La alfarera

En un reino muy lejano que apenas aparece en ningún mapa, en un pequeño pueblo donde sus habitantes viven felices y ajenos a todo mal que asediara al reino, se dice que vivía la muchacha más bella de todo el reino, la cual había estado rechazando a todos los pretendientes que quisieron cortejarla. Vivía en una pequeña casa cerca de un lago, donde se dedicaba en cuerpo y alma a moldear el barro, a darle vida tan sólo con sus manos.

Vivía mirando hacia el cielo, con la esperanza de que una lluvia fina trasforme la tierra en barro para que sus manos lo moldearan. Según se cuenta, su cerámica era tan apreciada en todo el reino que desde campesinos de las aldeas cercanas, hasta caballeros y príncipes de reinos vecinos se acercaban a su modesta alfarería, buscando no sólo esos cuencos, platos y cualquier artesanía de barro que de sus manos nacía, sino también la exótica belleza sin igual de la joven alfarera.

Dicen que su piel tenía un color tostado, por su frente caían tirabuzones negros que en horas de trabajo se recogía en un moño, los rizos castaños que poblaban su cabeza caían hasta los hombros. Tras unos ojos del mismo color del caramelo se escondía una profunda mirada con un brillo lleno de inteligencia que a algunos asustaba, mientras que para otros era un atractivo sin igual. Y sus manos, a pesar de todas las horas de trabajo, se conservaban finas y delicadas.

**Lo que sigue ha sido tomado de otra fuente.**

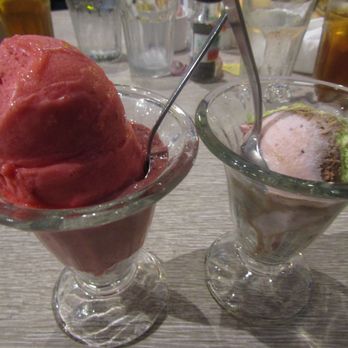
The image size is (348, 348). Find the location of `glass`. glass is located at coordinates (94, 303), (240, 277), (282, 35), (156, 33), (92, 25), (329, 50).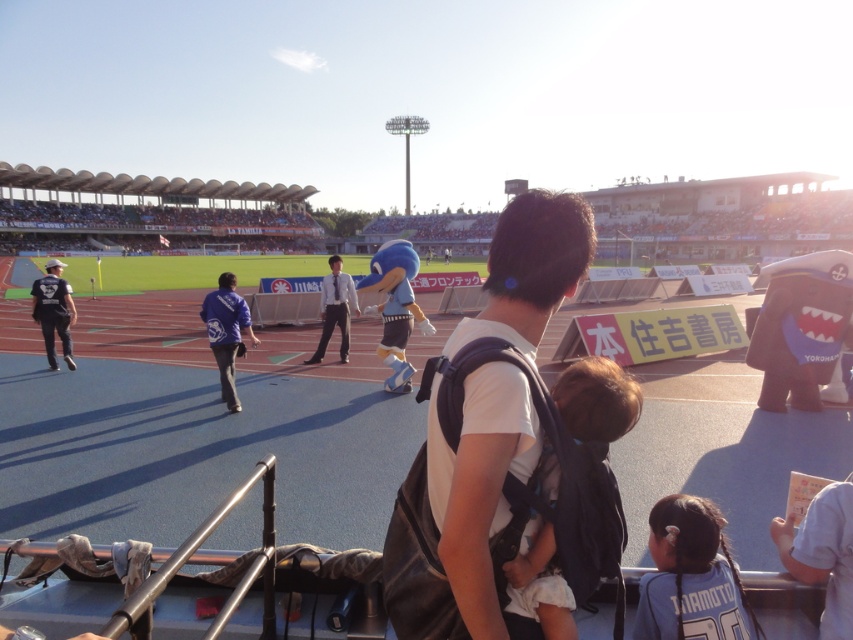
Question: Can you confirm if dark blue jersey at left is wider than white shirt and tie at center?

Un buen día, un campesino vecino suyo se acercó a la alfarería. Como cada día, estaba llena de gente que venía de lejanos lugares para comprar su cerámica o proponerle matrimonio a la joven alfarera, a lo que ella solía responder con dulzura: «lo siento, mi señor, pero al barro amo, y sólo amaré a un hombre si es de barro». Cuando ya había vendido y rechazado a todos los que pedían su mano, el muchacho se acercó. Sin decir nada, la observó moldear el barro.

Contemplaba su belleza y cómo de un feo barro sin valor iba creando poco a poco un plato. El barro daba vueltas y vueltas en su torno tomando forma de plato, un plato con una forma especial. Después, con sumo cariño, metía el plato en un enorme horno, del que acababa se salir un plato que había moldeado anteriormente. Tras meter el ardiente plato en agua para enfriarlo y sacar las pinturas para hacer la decoración que lo haría tan especial se percató de la presencia del muchacho.

Ella le sonrió, tal vez cómo le hacía a todos, tal vez de una forma especial. Él eligió sentirse especial. «¿Vienes a comprar algo?» le preguntó con esa sonrisa tan bonita, pero él no supo qué contestar. Con un leve saludo con la cabeza se retiró, mientras se maldecía a sí mismo por no haber intercambiado palabra alguna con ella. Tarde tras tarde, el muchacho se presentaba en la alfarería y observaba a la chica sin decir nada, la cual lo miraba sonriente y volvía a su trabajo.

Cierto día, cuando ya en la alfarería tan sólo quedaba ella y la cerámica que no había conseguido vender aquel día, él se volvió a presentar tímidamente, como cada tarde. En sus manos había un pequeño muñeco hecho de barro. Como obra de un principiante era simple, feo y carente de toda destreza en el moldeo y horneado. Puso el muñeco entre sus manos expertas y lo contempló con esa mirada llena de cariño. Luego sus ojos se posaron en los del muchacho, llenos de ilusión.

«Dijiste que sólo amarías a un hombre si este era de barro. He puesto toda mi ser en hacer este muñeco, por lo que su alma es la mía. Aprendí a hacerlo viéndote cada tarde. Quiero ser el barro del muñeco para pasar la vida a tu vera».


Y aquella tarde, la joven alfarera encontró a su hombre de barro.